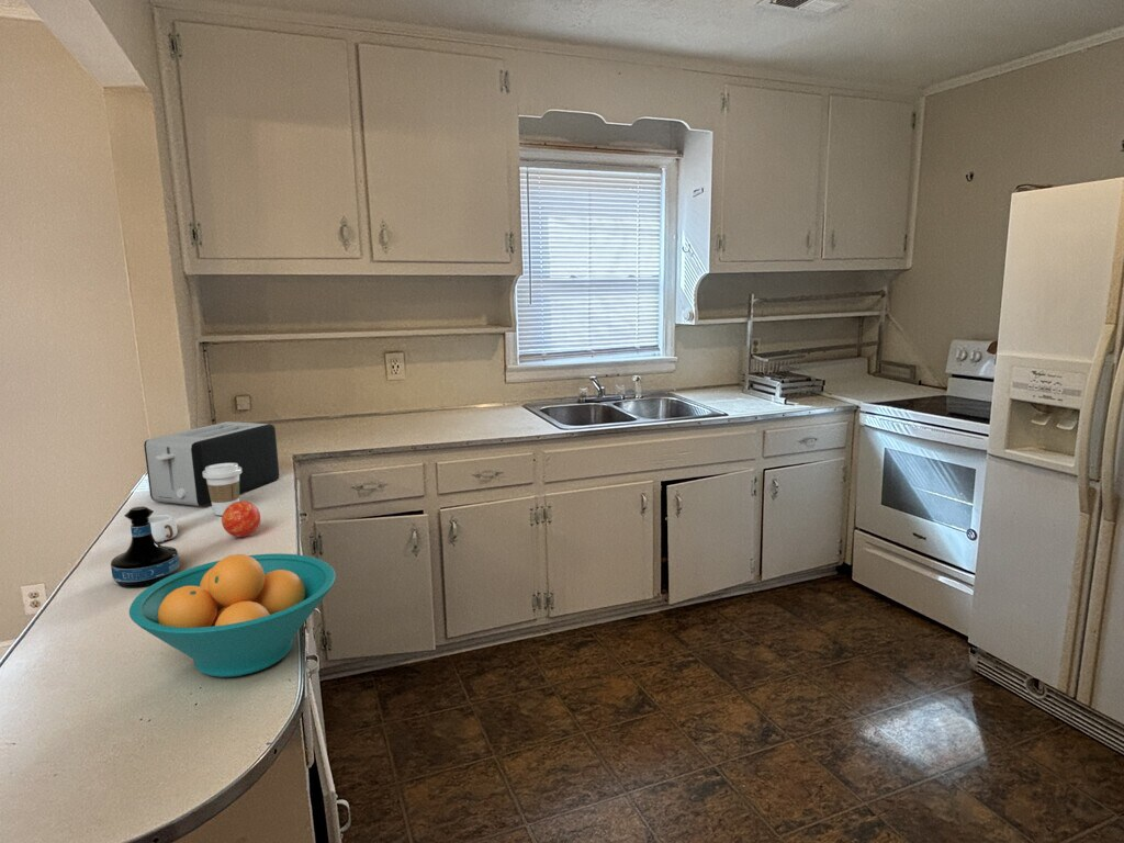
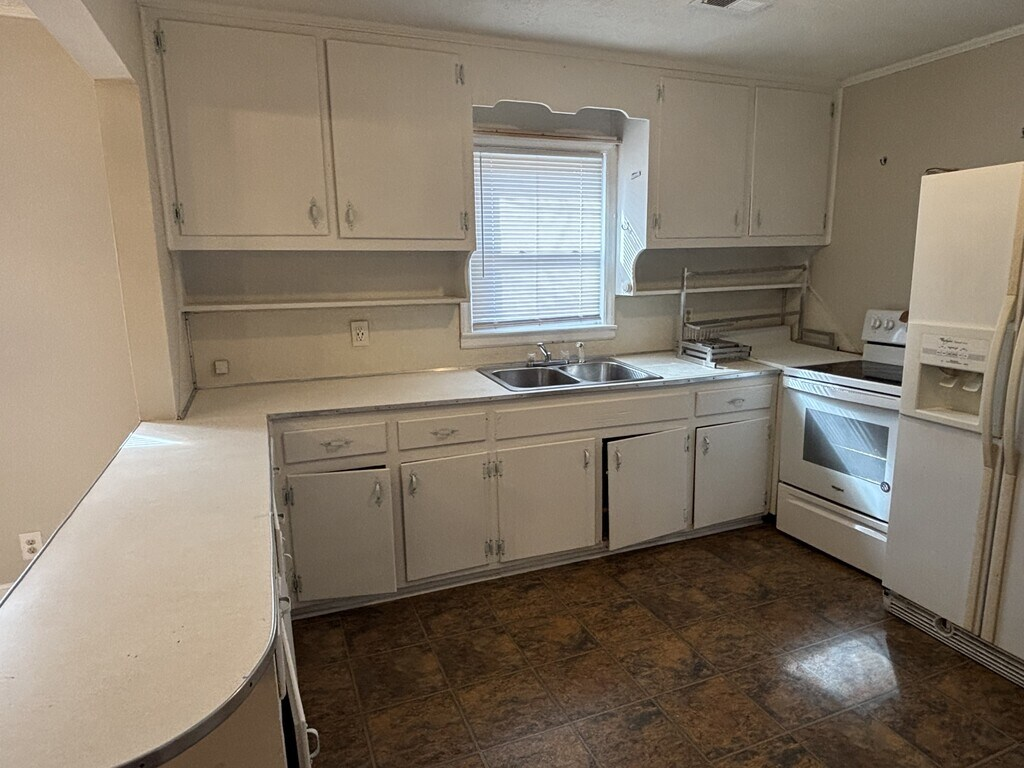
- apple [221,501,261,538]
- mug [148,514,179,543]
- toaster [143,420,281,507]
- tequila bottle [110,506,181,588]
- fruit bowl [128,552,337,678]
- coffee cup [202,463,241,516]
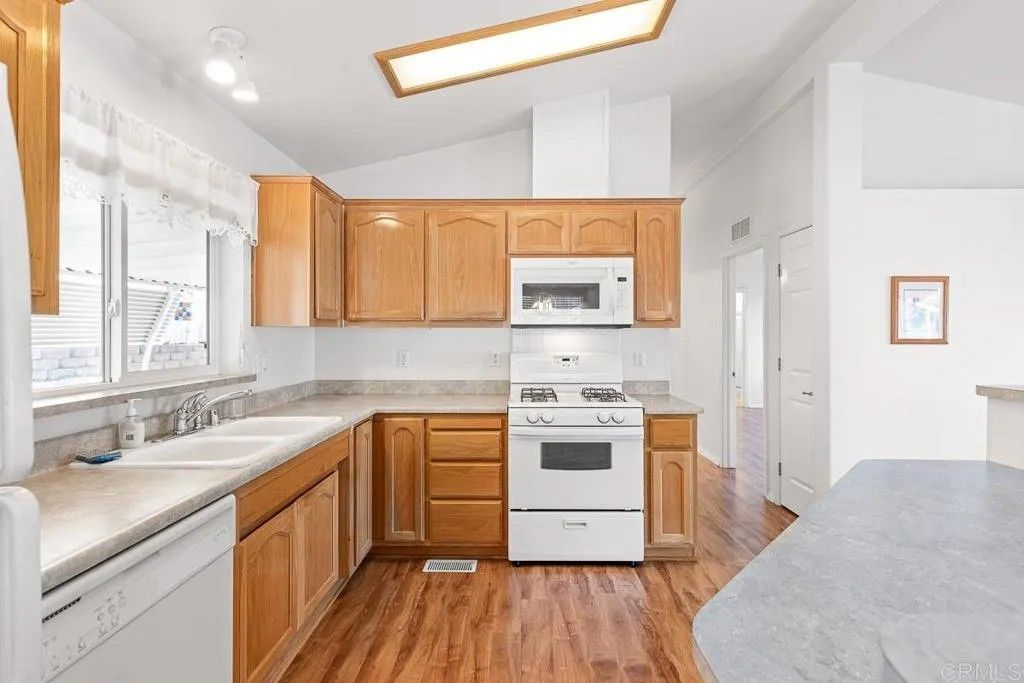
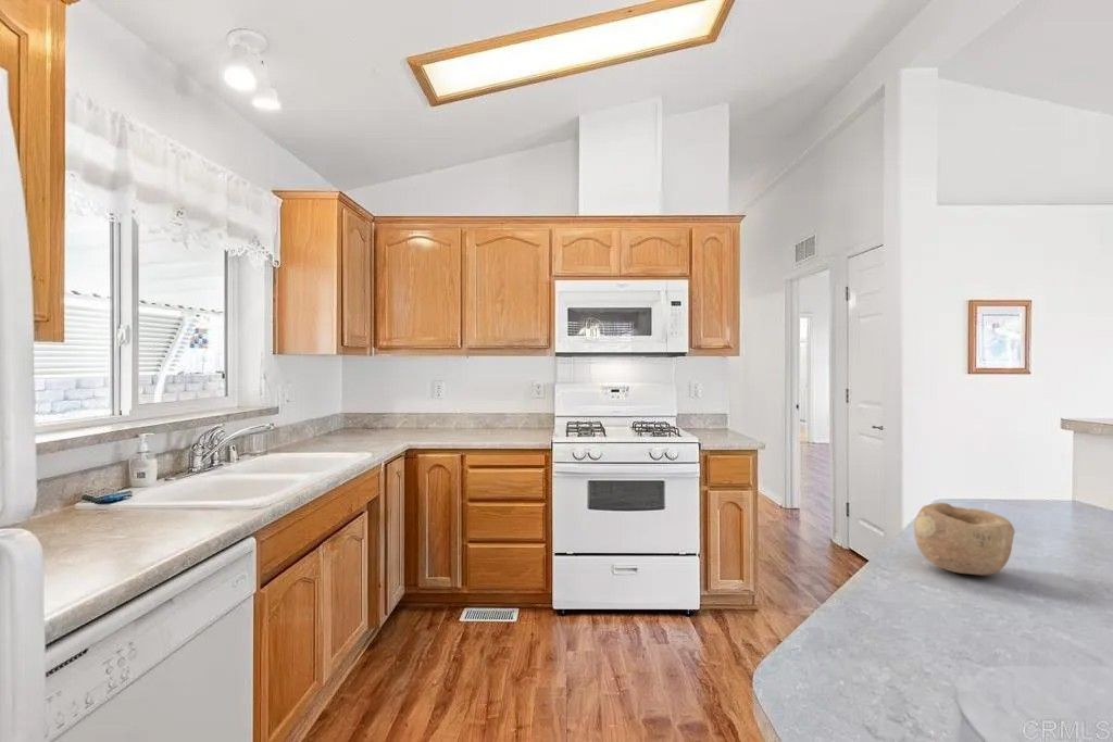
+ bowl [913,502,1016,577]
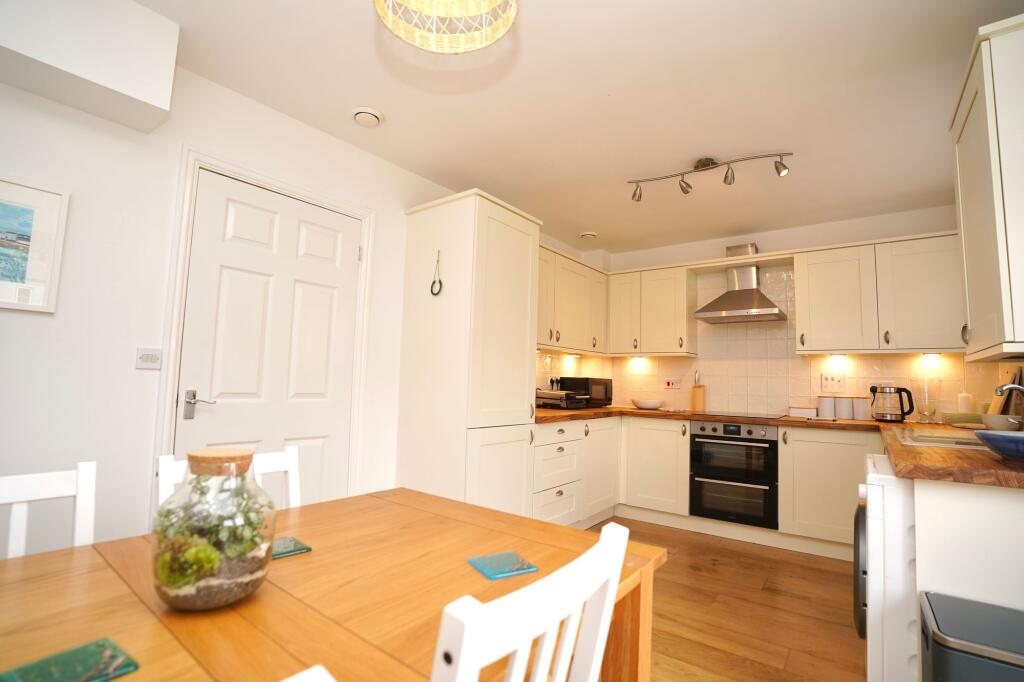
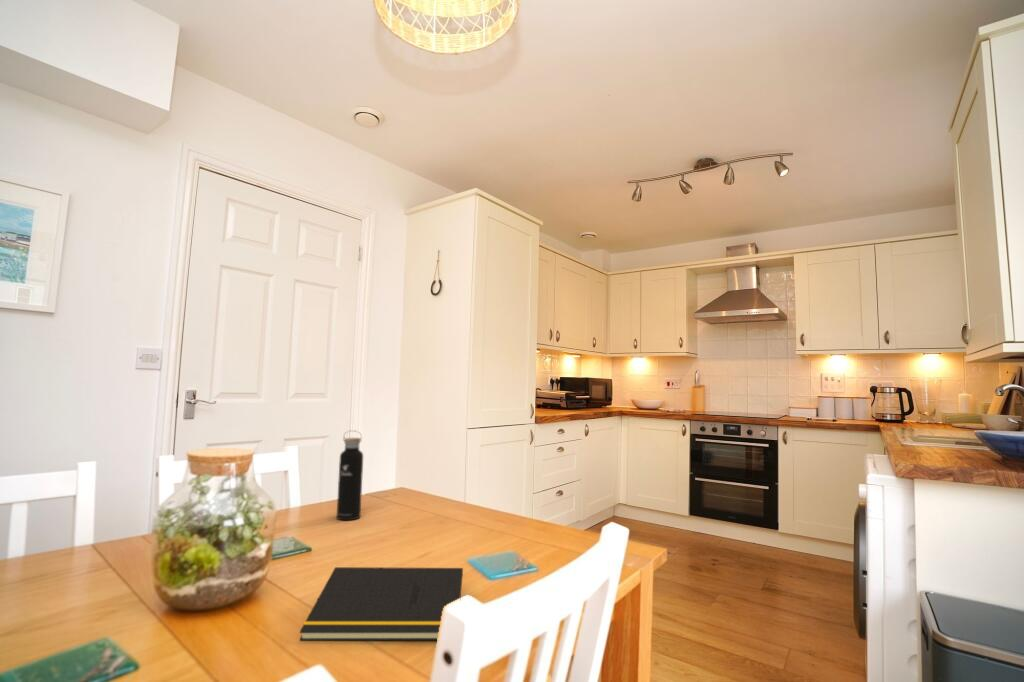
+ notepad [299,566,464,641]
+ water bottle [336,429,364,522]
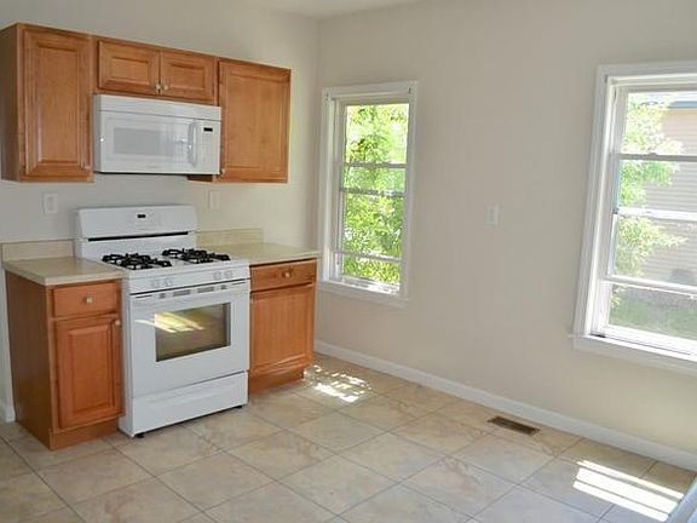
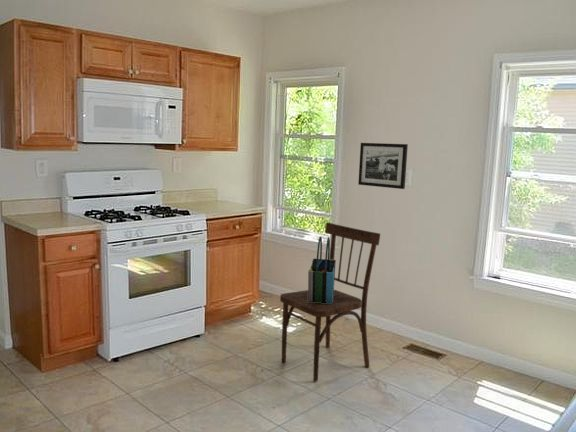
+ dining chair [279,221,381,382]
+ tote bag [307,235,337,303]
+ picture frame [357,142,409,190]
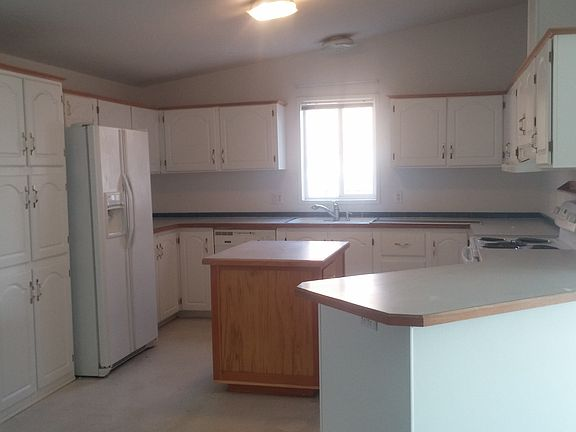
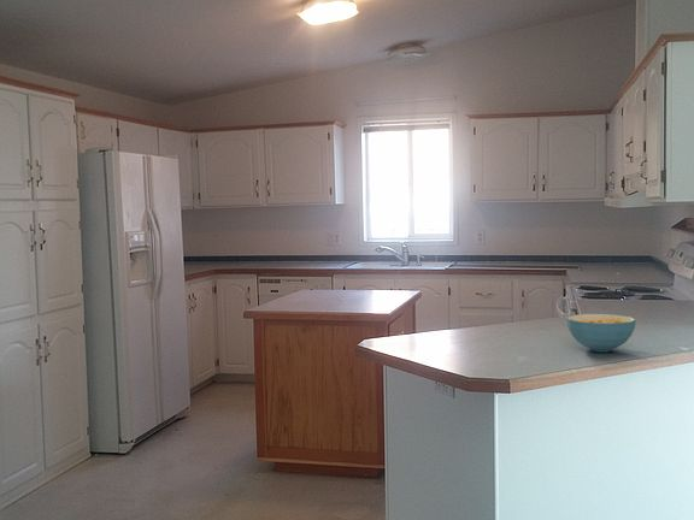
+ cereal bowl [565,313,637,353]
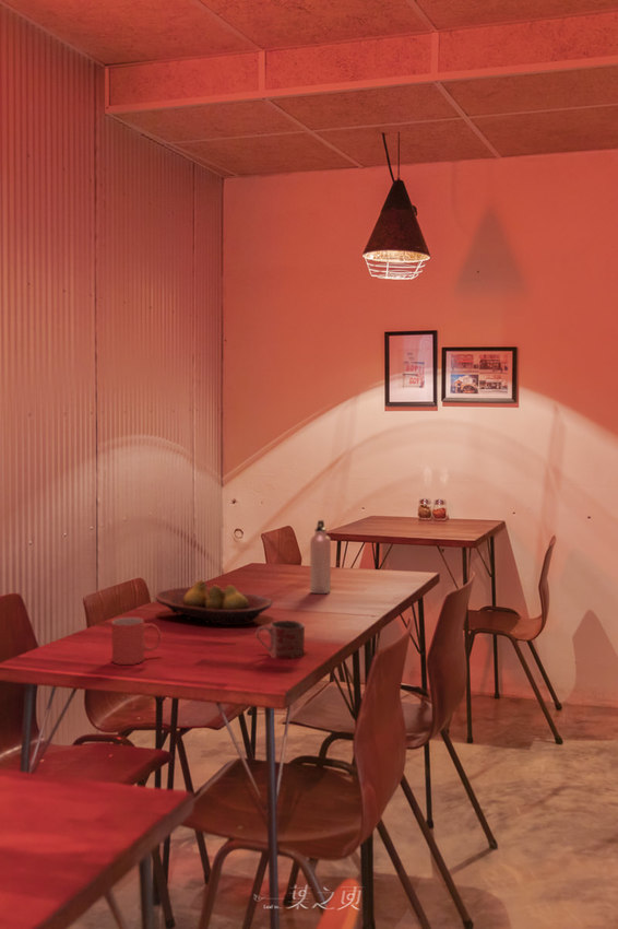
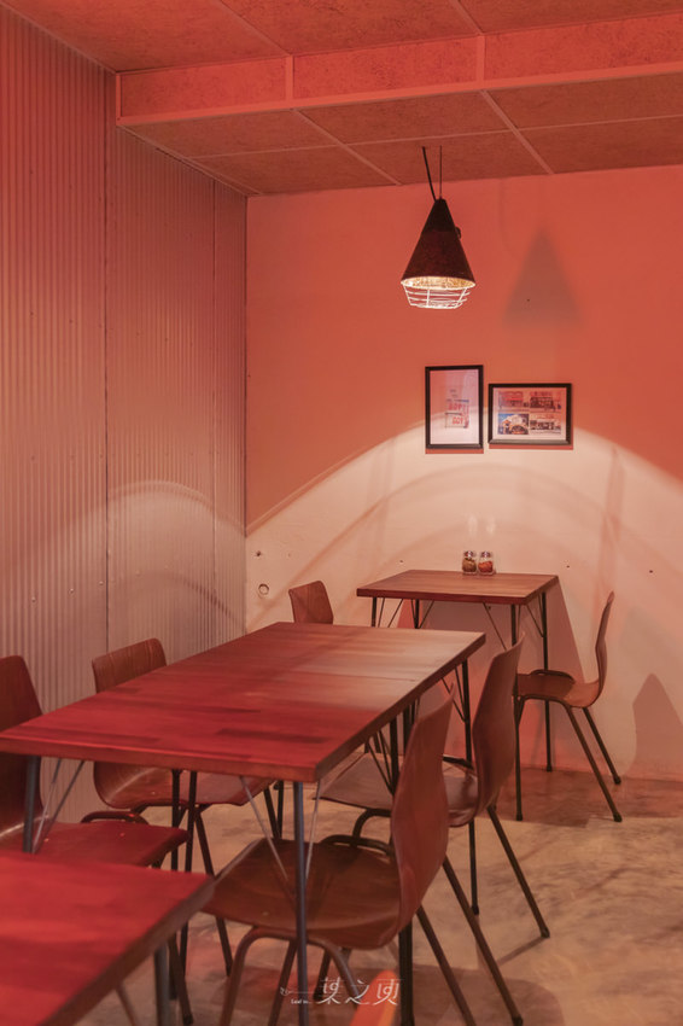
- mug [255,620,306,660]
- fruit bowl [154,579,273,626]
- water bottle [309,519,332,595]
- mug [110,616,163,666]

══════

[WORK TO COMPLETE]
The answer must restate each entry word for word and contain no images.

[RESULT OF THE TASK]
- apple [221,501,261,538]
- mug [148,514,179,543]
- toaster [143,420,281,507]
- tequila bottle [110,506,181,588]
- fruit bowl [128,552,337,678]
- coffee cup [202,463,241,516]
+ bowl [913,502,1016,577]
+ notepad [299,566,464,641]
+ water bottle [336,429,364,522]
+ dining chair [279,221,381,382]
+ tote bag [307,235,337,303]
+ picture frame [357,142,409,190]
+ cereal bowl [565,313,637,353]
- mug [255,620,306,660]
- fruit bowl [154,579,273,626]
- water bottle [309,519,332,595]
- mug [110,616,163,666]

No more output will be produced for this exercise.